In the records below, the line with "left eye: (339, 215)" opens the range and the line with "right eye: (184, 103)" closes it; print that range exactly and nothing else.

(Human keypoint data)
■ ■ ■

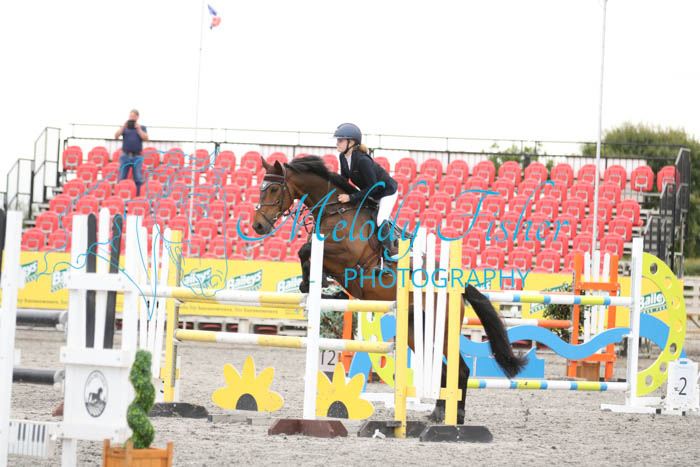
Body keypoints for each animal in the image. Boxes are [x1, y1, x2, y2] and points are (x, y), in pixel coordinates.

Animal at [251, 155, 526, 424]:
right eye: (260, 188)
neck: (335, 211)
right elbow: (306, 256)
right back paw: (440, 413)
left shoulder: (347, 255)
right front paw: (315, 285)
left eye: (273, 188)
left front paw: (313, 283)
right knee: (446, 369)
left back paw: (452, 416)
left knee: (461, 369)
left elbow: (305, 250)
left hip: (441, 329)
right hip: (417, 331)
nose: (258, 226)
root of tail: (457, 286)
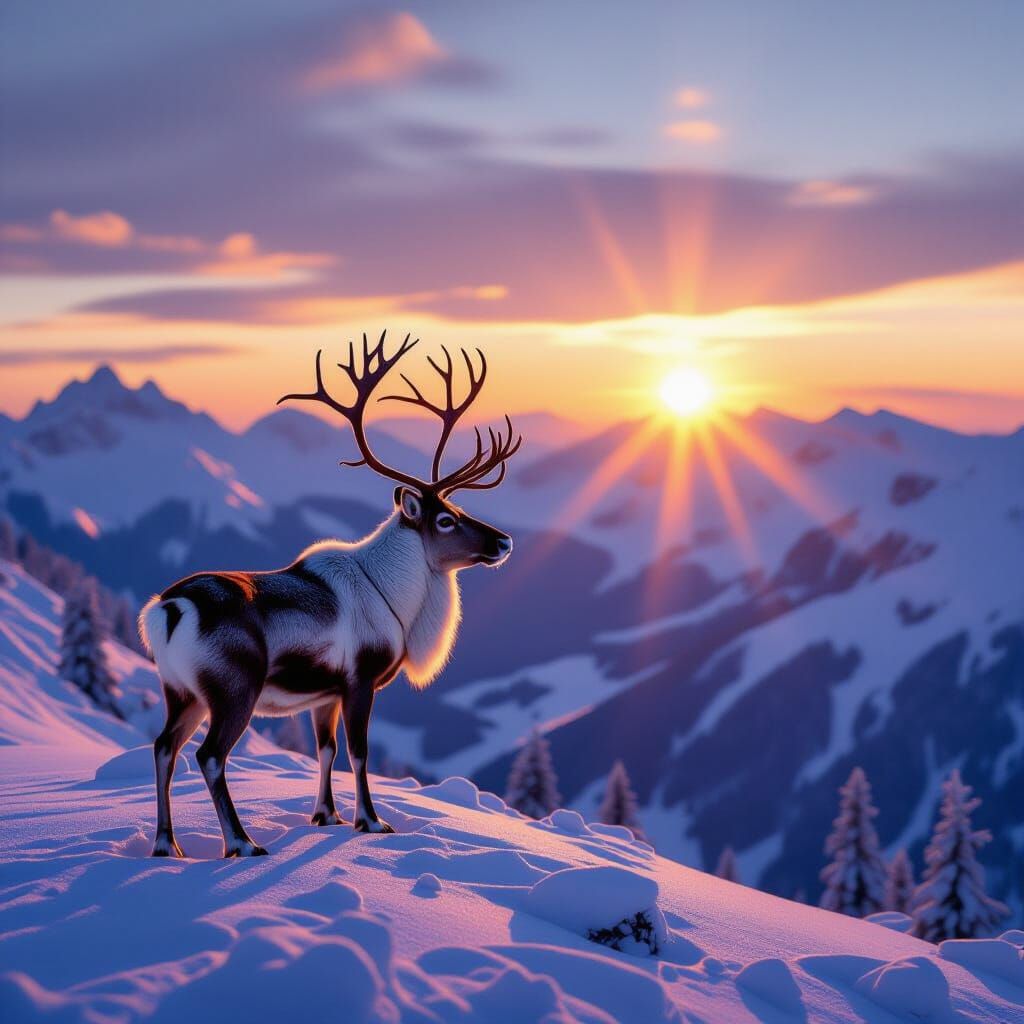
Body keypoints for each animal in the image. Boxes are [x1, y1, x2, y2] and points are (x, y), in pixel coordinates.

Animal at [139, 332, 521, 857]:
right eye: (446, 520)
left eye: (460, 507)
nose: (503, 541)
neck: (397, 600)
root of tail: (170, 608)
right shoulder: (360, 678)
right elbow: (359, 752)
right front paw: (371, 820)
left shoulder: (325, 693)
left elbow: (327, 749)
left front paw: (326, 815)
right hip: (234, 688)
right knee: (210, 755)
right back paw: (241, 842)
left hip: (181, 690)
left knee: (163, 747)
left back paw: (166, 844)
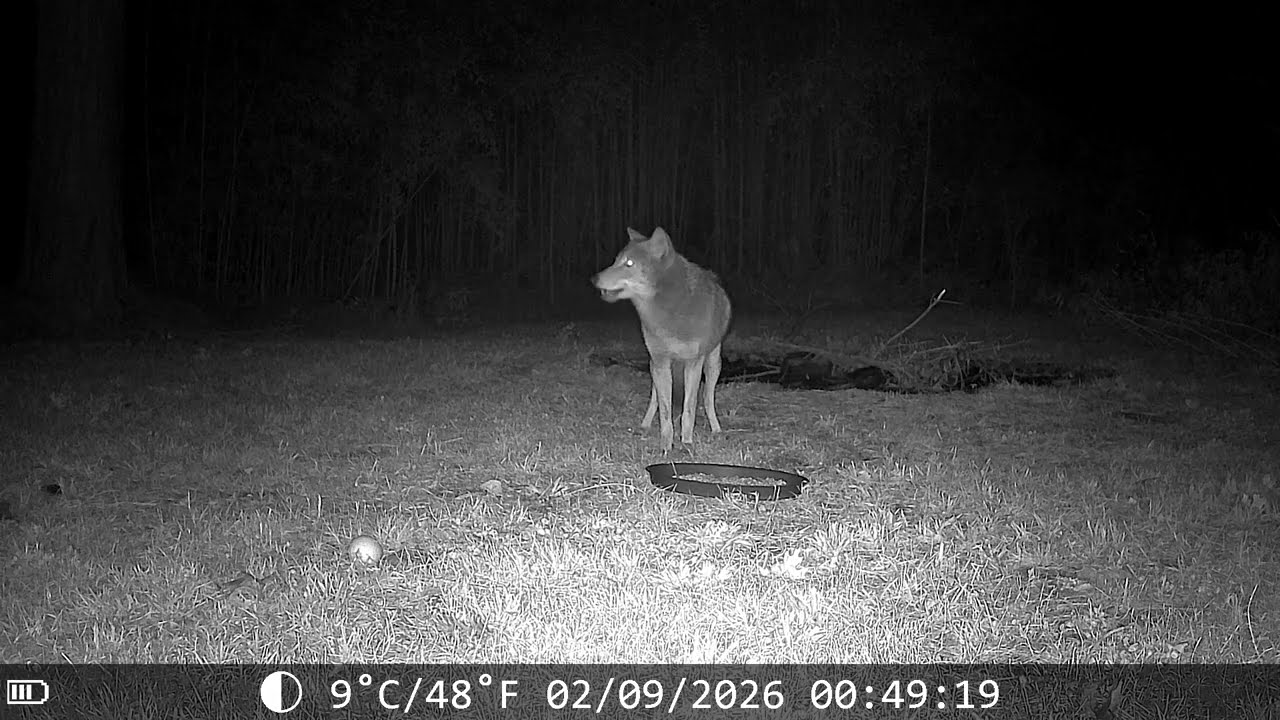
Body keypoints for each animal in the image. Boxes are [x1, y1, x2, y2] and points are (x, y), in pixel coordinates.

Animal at [593, 226, 732, 453]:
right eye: (616, 261)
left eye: (629, 263)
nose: (594, 279)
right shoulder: (660, 361)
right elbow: (665, 411)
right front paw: (666, 445)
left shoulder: (693, 363)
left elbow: (689, 409)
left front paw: (686, 443)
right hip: (654, 367)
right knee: (655, 399)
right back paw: (645, 425)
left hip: (713, 363)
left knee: (707, 398)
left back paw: (716, 429)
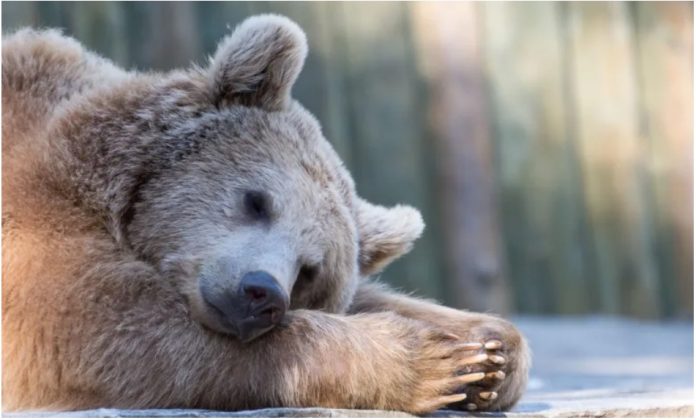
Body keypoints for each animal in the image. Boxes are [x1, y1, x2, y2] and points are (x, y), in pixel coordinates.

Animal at [2, 15, 529, 414]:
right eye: (257, 200)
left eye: (310, 269)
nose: (260, 293)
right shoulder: (36, 212)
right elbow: (96, 325)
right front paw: (431, 360)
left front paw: (488, 351)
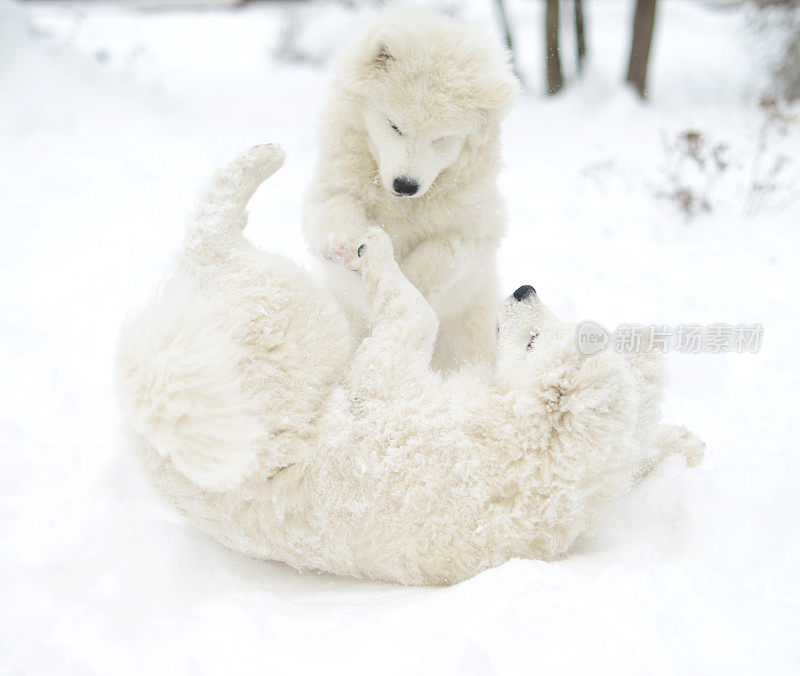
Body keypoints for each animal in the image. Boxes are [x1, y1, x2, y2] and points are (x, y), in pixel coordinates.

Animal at [115, 147, 704, 588]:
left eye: (534, 340)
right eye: (552, 328)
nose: (524, 289)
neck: (521, 453)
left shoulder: (382, 386)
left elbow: (416, 316)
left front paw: (375, 250)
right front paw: (683, 443)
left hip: (284, 309)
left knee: (213, 239)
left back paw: (261, 166)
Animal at [302, 7, 520, 370]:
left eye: (441, 138)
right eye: (395, 126)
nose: (405, 185)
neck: (401, 207)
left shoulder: (479, 223)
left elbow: (448, 250)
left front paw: (404, 278)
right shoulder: (333, 181)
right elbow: (334, 205)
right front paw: (343, 241)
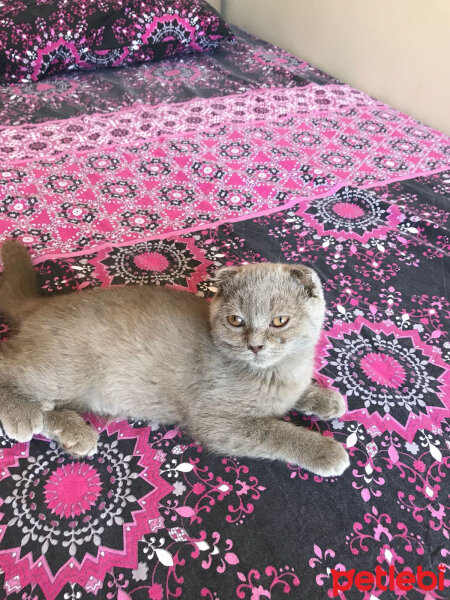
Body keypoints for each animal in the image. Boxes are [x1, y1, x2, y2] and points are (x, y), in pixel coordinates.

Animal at [0, 240, 352, 478]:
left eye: (280, 321)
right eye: (235, 320)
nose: (255, 346)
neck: (277, 372)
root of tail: (40, 305)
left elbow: (299, 394)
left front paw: (324, 398)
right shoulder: (216, 422)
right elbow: (278, 431)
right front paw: (326, 451)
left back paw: (73, 433)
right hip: (63, 369)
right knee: (8, 362)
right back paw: (23, 415)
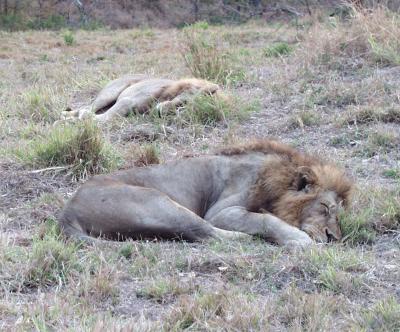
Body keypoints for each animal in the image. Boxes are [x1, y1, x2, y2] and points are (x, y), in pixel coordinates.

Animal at [59, 139, 354, 246]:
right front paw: (298, 239)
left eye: (339, 215)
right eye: (326, 208)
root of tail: (67, 213)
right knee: (204, 232)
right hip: (159, 201)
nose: (334, 238)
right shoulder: (222, 211)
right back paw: (249, 239)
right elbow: (265, 219)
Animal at [61, 74, 222, 123]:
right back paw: (64, 116)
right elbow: (107, 116)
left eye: (182, 110)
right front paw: (85, 118)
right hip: (108, 95)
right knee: (86, 107)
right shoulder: (127, 101)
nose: (161, 112)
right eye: (184, 103)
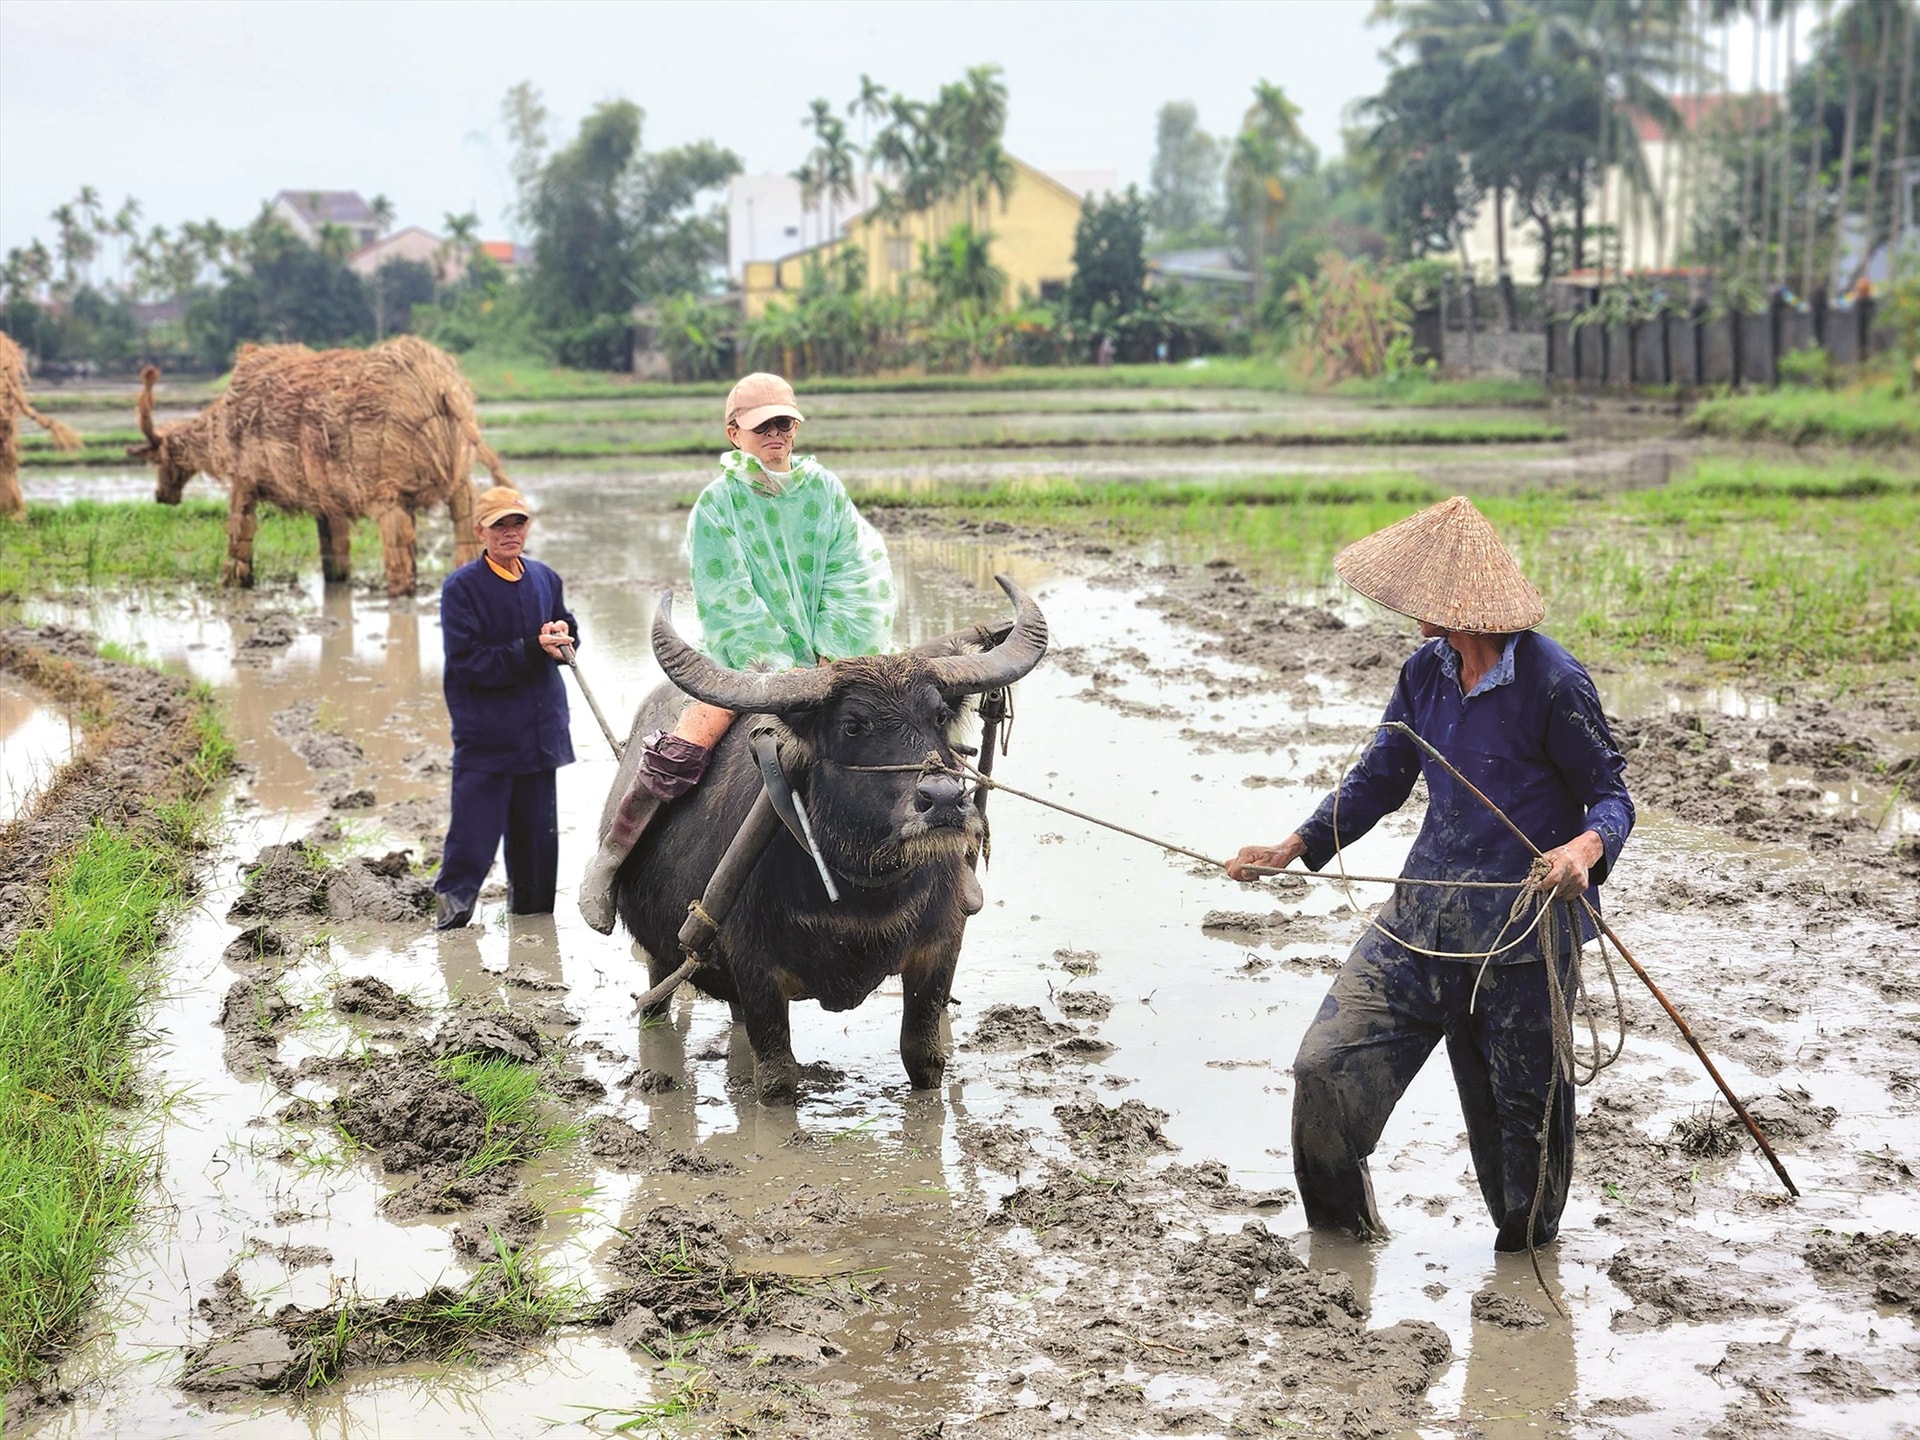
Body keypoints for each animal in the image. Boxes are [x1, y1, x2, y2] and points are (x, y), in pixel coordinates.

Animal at [606, 568, 1044, 1098]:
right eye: (853, 725)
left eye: (939, 716)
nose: (942, 800)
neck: (863, 897)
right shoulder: (757, 973)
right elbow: (776, 1078)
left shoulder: (939, 951)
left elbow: (923, 1058)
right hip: (657, 954)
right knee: (655, 1008)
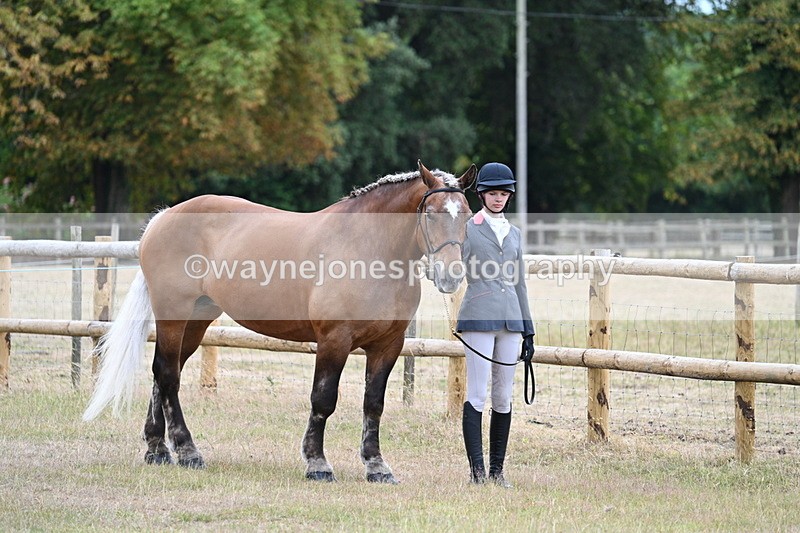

■ ■ ■

# Solution to this problem
left eye: (339, 215)
right eye: (326, 208)
root of tail: (67, 213)
right knee: (204, 232)
right hip: (159, 201)
nose: (334, 238)
right shoulder: (222, 211)
right back paw: (249, 239)
right elbow: (265, 219)
Animal at [61, 74, 222, 123]:
right back paw: (64, 116)
right elbow: (107, 116)
left eye: (182, 110)
right front paw: (85, 118)
right hip: (108, 95)
right knee: (86, 107)
right shoulder: (127, 101)
nose: (161, 112)
right eye: (184, 103)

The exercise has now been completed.